任何一个热爱民主热爱祖国的人都必须全力以赴地反对虚无主义入侵德国的任何尝试行为……假如他[萨克-莫索克]仍然继续扮演虚无主义者的话,我将建议他不仅要用俄语思考而且要用俄语写作,因为在德国没有他和他的作品宣扬俄国野蛮文化的地方,在其作品中旺达?凡?杜拉耶鞭打她的爱人这就是俄国野蛮文化的代表。7

的确, 为了给19世纪欧洲维多利亚女王时代的中产阶级介绍一种偏离阶级传统浪漫形式的恋爱方式,萨克-莫索克利用俄国人的详细资料甚至利用那个时代的人对俄国的敬畏和幻想作了道具。但是萨克-莫索克坚持认为德国性受虐狂的人数和俄国的不相上下。世纪之交克拉夫特-爱宾的一个被调查者认为这种现象非常普遍。引证他的话说“事实上每个有经验的妓女都有几样合适的工具(通常是皮鞭)用来鞭打客人之用,”他记载“所有的妓女都同意这个观点既许多嫖客喜欢玩‘奴隶’的游戏——例如,喜欢被叫做奴隶,喜欢被训斥,喜欢被用脚踢,喜欢被鞭打等等。”结论令人担忧:“性受虐狂的数目远比想象的还要多。”8很明显 ,批评宣扬共产主义和虚无主义的评论家也暗示盘旋在欧洲上空的幽灵可能就是性受虐狂。

前言-“雄伟的喀尔巴阡山脉”

1836年萨克-莫索克出生在伦贝格的加利西亚城,也就是现在乌克兰的利沃夫,这个城市位于19世纪哈普斯堡王朝和俄罗斯帝国的边界线附近。利沃夫是波兰式的称呼,1772年被奥地利从波兰第一次分割出去吞并之前,利沃夫一直属于波兰-立陶宛共和国。后来这座城市变成了加利西亚城哈普斯堡省的行政中心。萨克-莫索克是德国吉普赛后裔哈普斯堡省一个警官的儿子。为了维护梅特涅在维也纳的统治,吉普赛人遵守伦贝格的法律法规。那个年代,这个城市大约有50000居民,即使把奥地利皇族官员算在内,迁到市内的少数民族也在增加,但波兰人仍然占大多数。无论是对鲁塞尼亚人或者乌克兰人还是犹太人来说,这个城市正在成为一个民族文化中心。19世纪30年代,一伙从伦贝格东正教神学院或希腊天主教神学院来的牧师开始促进乌克兰语言文化进入这个城市。哈普斯堡的官员,例如萨克-莫索克的父亲之流,打算限制乌克兰民族主义的进入,他们把这看成是镇压波勒斯民族运动阴谋的平衡术,因为波勒斯鼓吹波兰(加利西亚包括在内)恢复独立。

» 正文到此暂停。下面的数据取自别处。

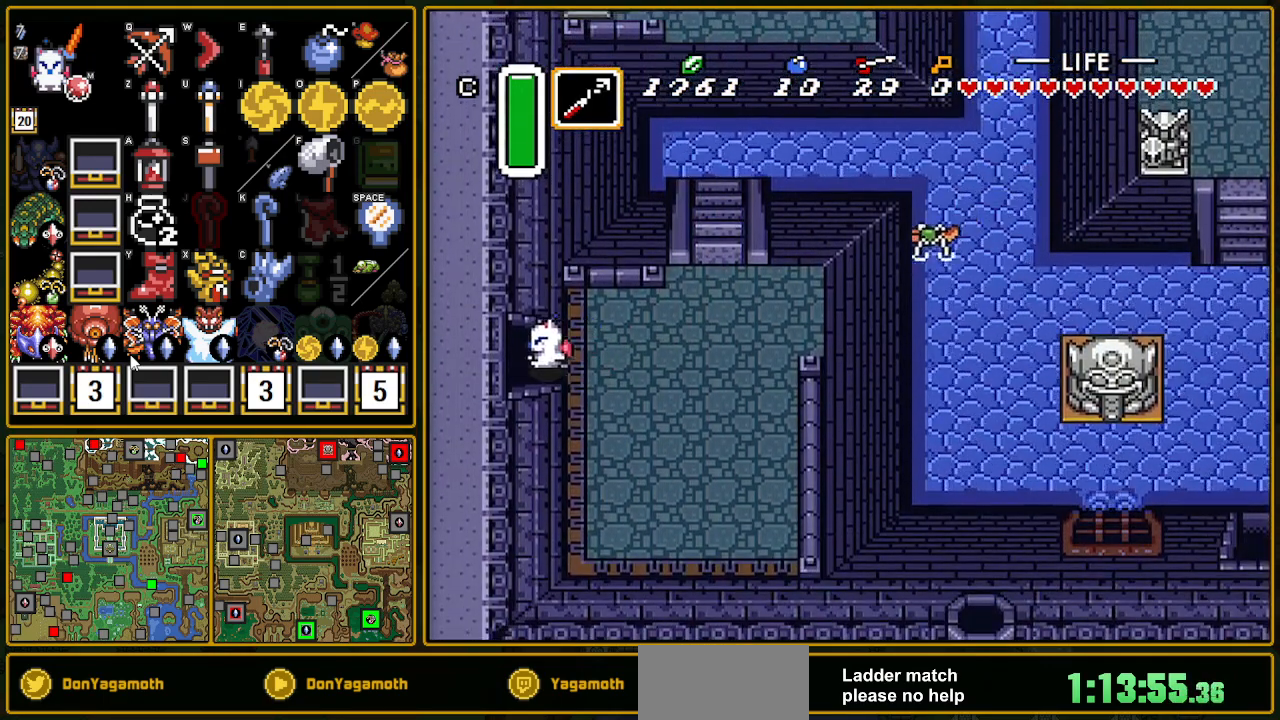
{"buttons": ["DPAD_LEFT"], "events": []}
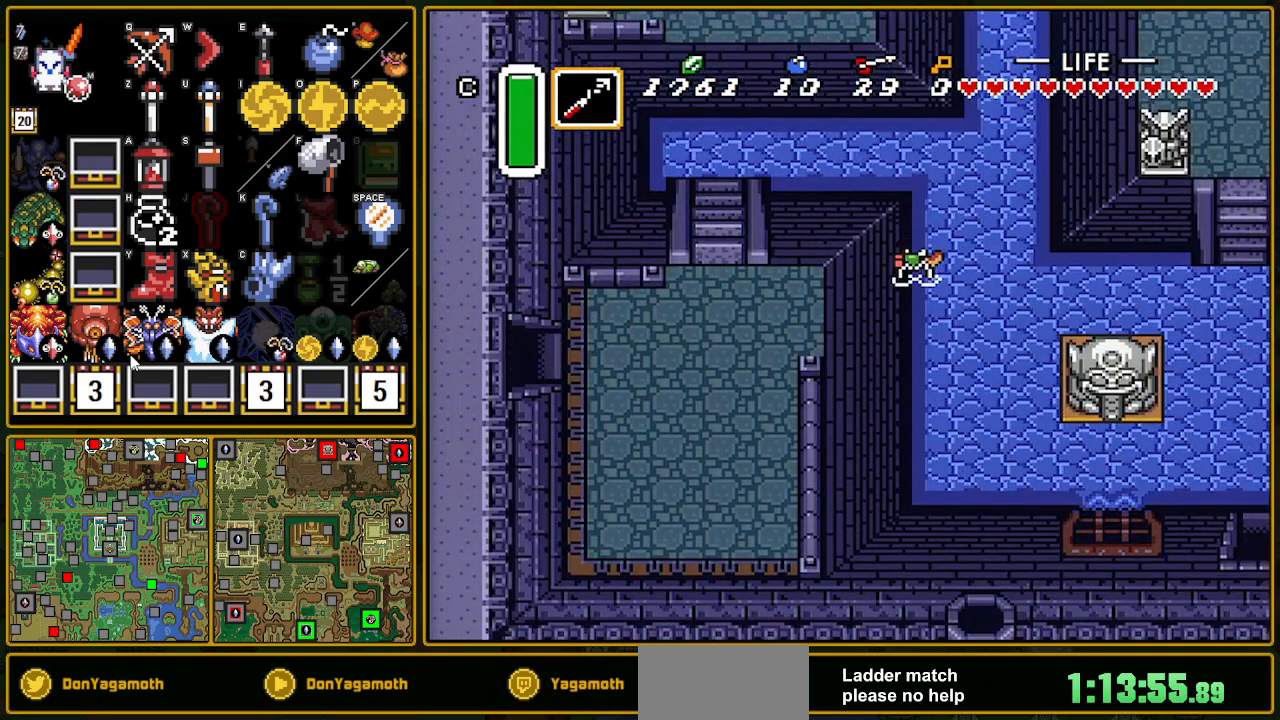
{"buttons": [], "events": [[317, "DPAD_LEFT", "up"]]}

就萨克-莫索克而言,尽管12岁以后就离开了加利西亚,但他一生都对这里的人民保持着好奇和同情的态度,尤其对犹太人和鲁塞尼亚人更是如此。哈西德教派运动对他的触动特别大,当然这个运动在加利西亚犹太人的心目中无疑是一个重大事件。萨克-莫索克在其描写犹太人的小说中如此同情偏好闪族人,以至于人们都普遍怀疑他是犹太人,就像怀疑他是虚无主义者和共产主义者一样。他描写了哈西德教派领导人,萨多格纳地区精神领袖的一群女人出庭时的情景,他不由自主地把迷恋的目光聚焦在她们的裘皮大衣上:

精神领袖的妻子,儿媳,女儿和侄女都到齐了。我感觉自己好像置身君士坦丁堡苏丹的一群妻妾中。这些女人没有一个不漂亮,或者说没有一个不可爱。她们个个都用黑天鹅绒般的大眼睛看着我们,令我感到既震惊又愉快。她们全都穿着丝质晨袍,带腰带的长袖衣裳,这些衣裳或者是丝做的或者是天鹅绒做的,装饰着昂贵的毛皮做成的花边。你能看到各种颜色和式样的毛皮:黄色和粉红的丝绸,绿色,红色和蓝色的天鹅绒,松鼠毛,白貂皮,紫貂皮和黑貂皮。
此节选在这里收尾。